- _Given text_
※

Message-ID: <1994Sep14.234811.3343@news.media.mit.edu>
Sender: news@news.media.mit.edu (USENET News System)
Cc: minsky
Organization: MIT Media Laboratory
References: <1994Sep11.164225.6753@news.media.mit.edu> <Cw3927.FDF@spss.com> <Cw4p8I.BsA@gpu.utcc.utoronto.ca>
Date: Wed, 14 Sep 1994 23:48:11 GMT
Lines: 36

In article <Cw4p8I.BsA@gpu.utcc.utoronto.ca> pindor@gpu.utcc.utoronto.ca (Andrzej Pindor) writes:
>In article <Cw3927.FDF@spss.com>, Mark Rosenfelder <markrose@spss.com> wrote:
>>........
>>There's something about religion that makes people completely abandon
>>rationality and standards of evidence, and condemn to perdition anyone who
>>doesn't agree with them.  And that's just the effect on the *un*believers.
>>
>You surely know about an atheist ideology which did exactly the same things
>(abandon ..., condemn...) with terrible effects on unbelievers (and
>believers too). So perhaps it is not a belief in God by itself which leads
>to such awful consequences.

Could you elaborate on that, Andrzej? I presume you're speaking of the
Soviet Empire.  But my impression is that their culture never absorbed
the critical materialist culture, but retained a superstitious outlook
that did not respect rationality and evidence very much.  After all,
even I would have no objection to believing in God, given adequate
evidence.  (However, i'd still not see much reason to behave in accord
with hIS commands, except because of cowardice in the face of hIS threats.)

※

- _What is required_
Reproduce the Usenet post word for word from "In article <Cw4p8I.BsA@gpu.utcc.utoronto.ca>" to "such awful consequences.". The records that come next have no connection to the Usenet post.

- _Extracted information_
※

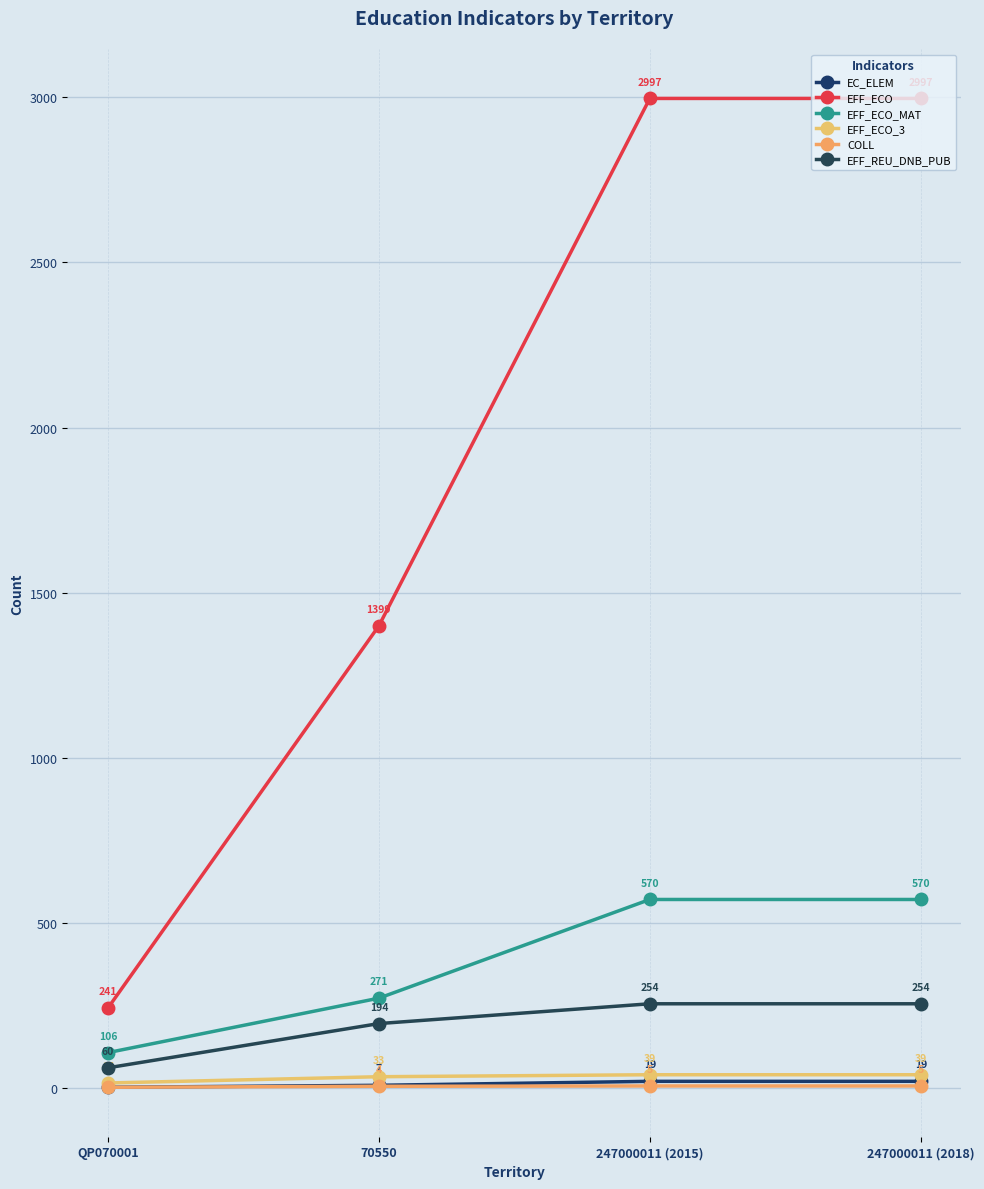

What is the difference between the EFF_ECO_MAT values at 70550 and 247000011 (2018)?

299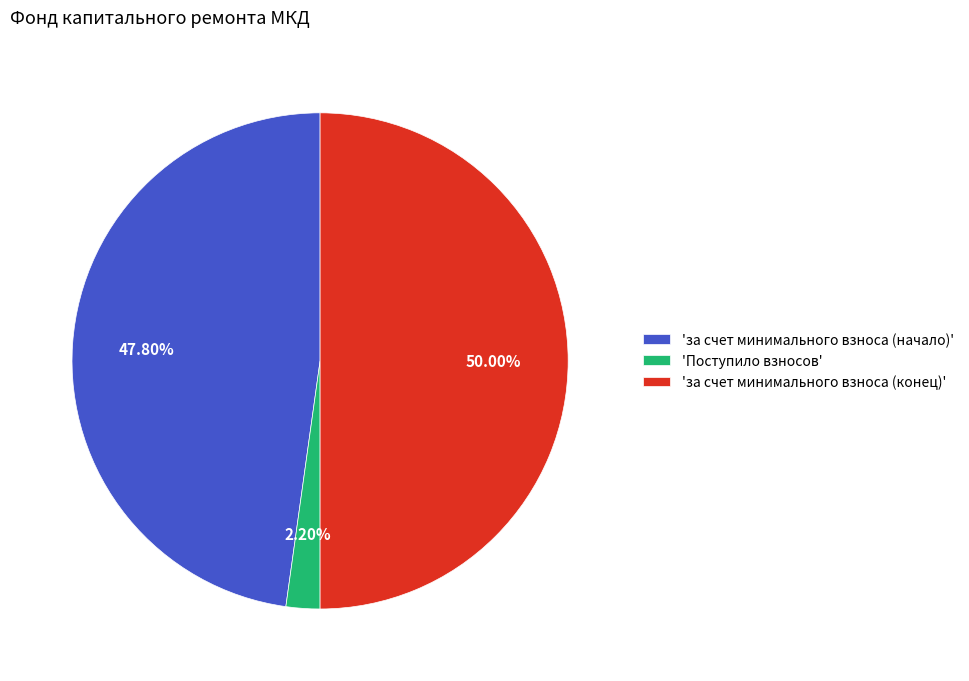

Which category has the smallest portion of the pie?

'Поступило взносов'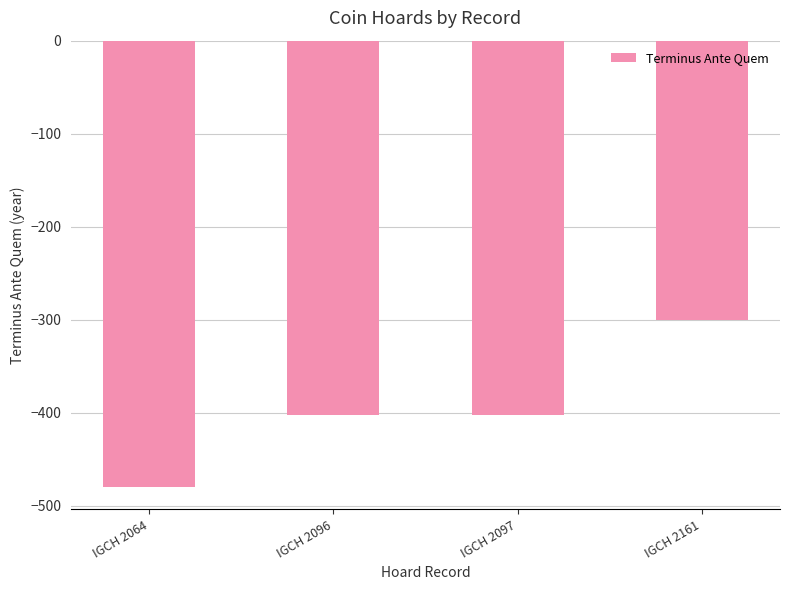

Reading left to right, extract all data points from this chart.

-480	-403	-403	-300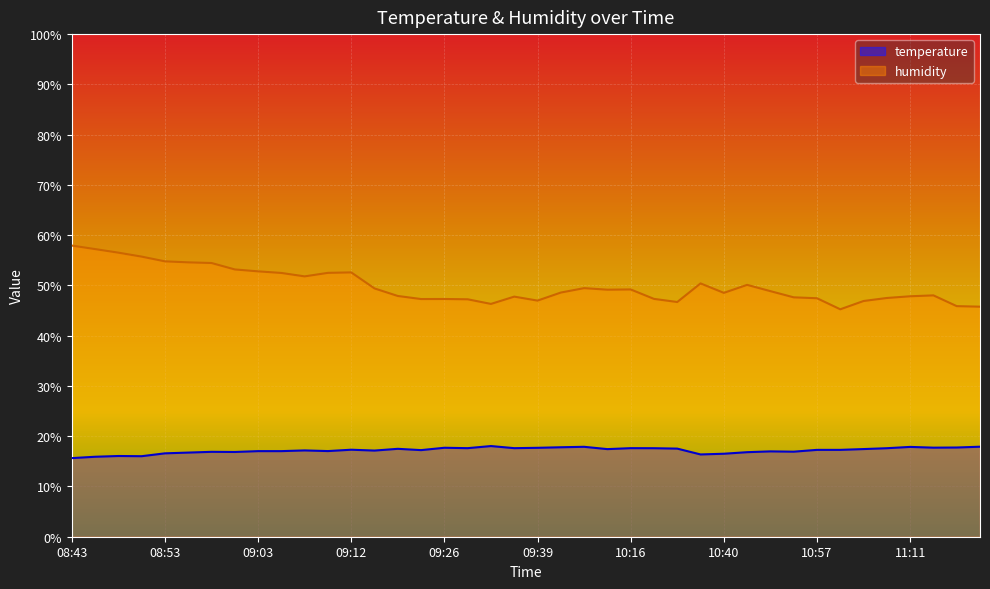

True or false: temperature and humidity intersect in this chart.

False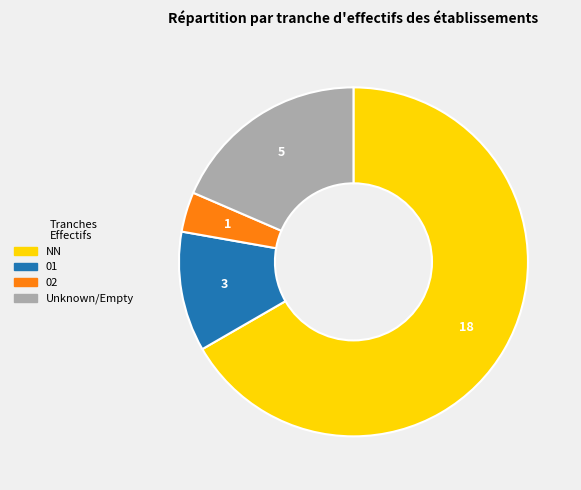

The 01 slice represents 11% of the pie. True or false?

True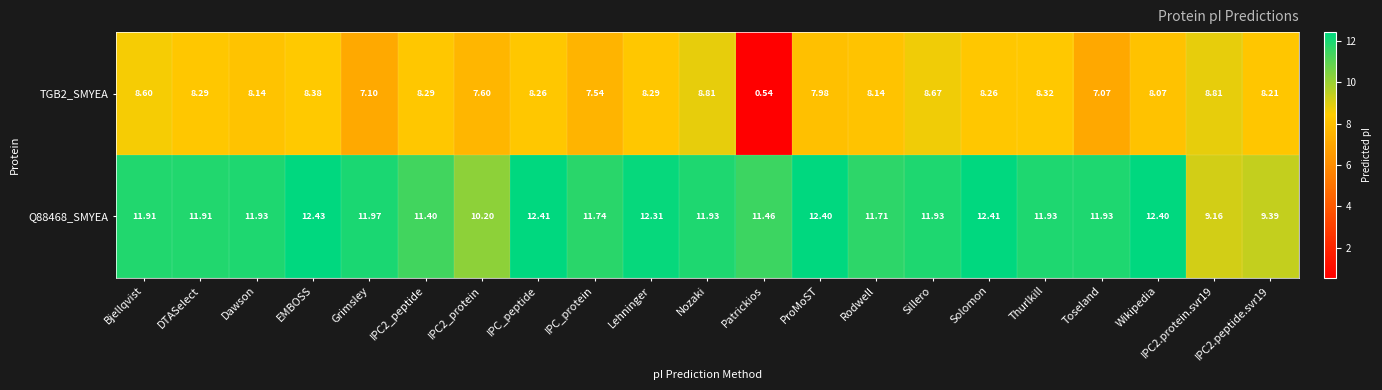

At which category is the sum across all series the highest?

EMBOSS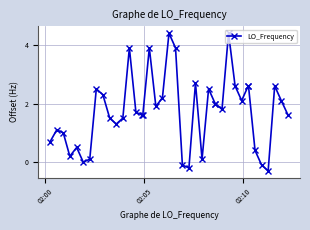

True or false: the data has more than 0 interior local peaks.

True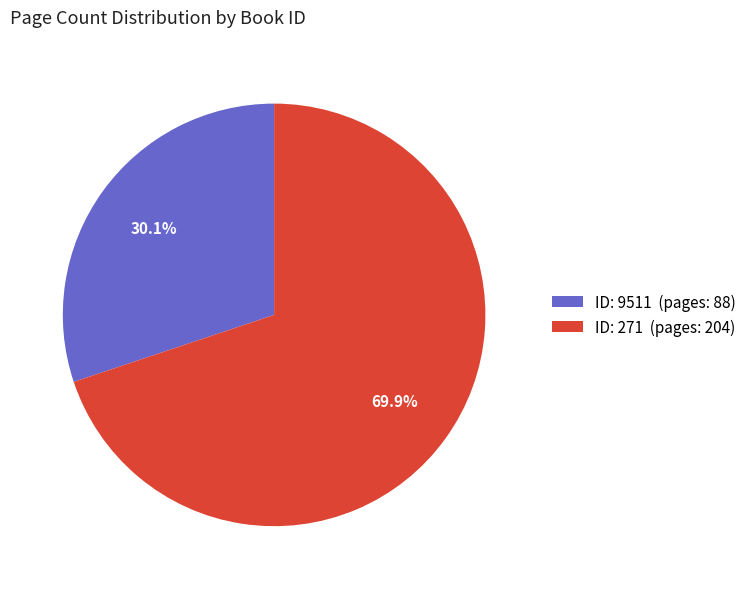

Approximately how many times larger is the value at ID: 9511 (pages: 88) compared to ID: 271 (pages: 204)?

0.4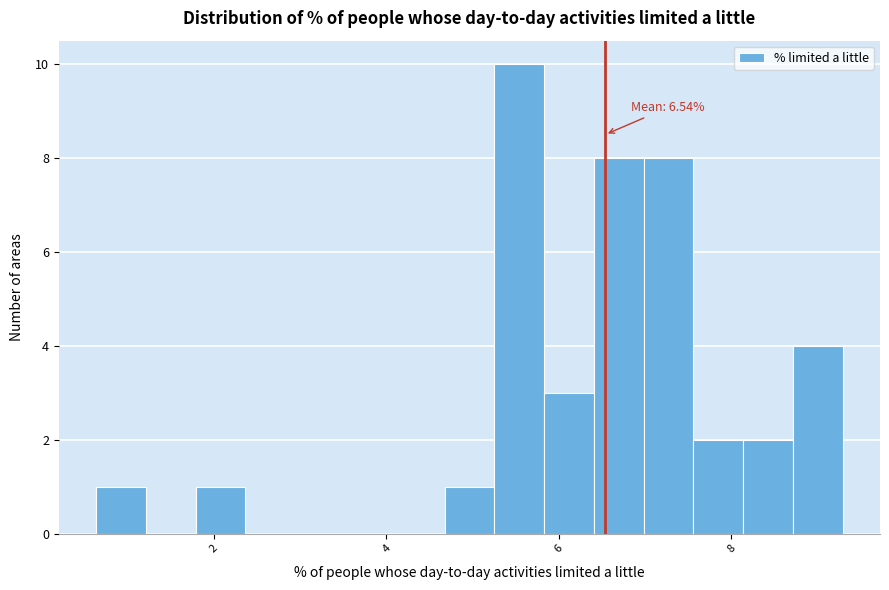

Around what value on the x-axis is the tallest bar? Give the approximate position of its centre, as read against the axis.

5.6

※

- _Your solution_
In article <Cw4p8I.BsA@gpu.utcc.utoronto.ca> pindor@gpu.utcc.utoronto.ca (Andrzej Pindor) writes:
>In article <Cw3927.FDF@spss.com>, Mark Rosenfelder <markrose@spss.com> wrote:
>>........
>>There's something about religion that makes people completely abandon
>>rationality and standards of evidence, and condemn to perdition anyone who
>>doesn't agree with them.  And that's just the effect on the *un*believers.
>>
>You surely know about an atheist ideology which did exactly the same things
>(abandon ..., condemn...) with terrible effects on unbelievers (and
>believers too). So perhaps it is not a belief in God by itself which leads
>to such awful consequences.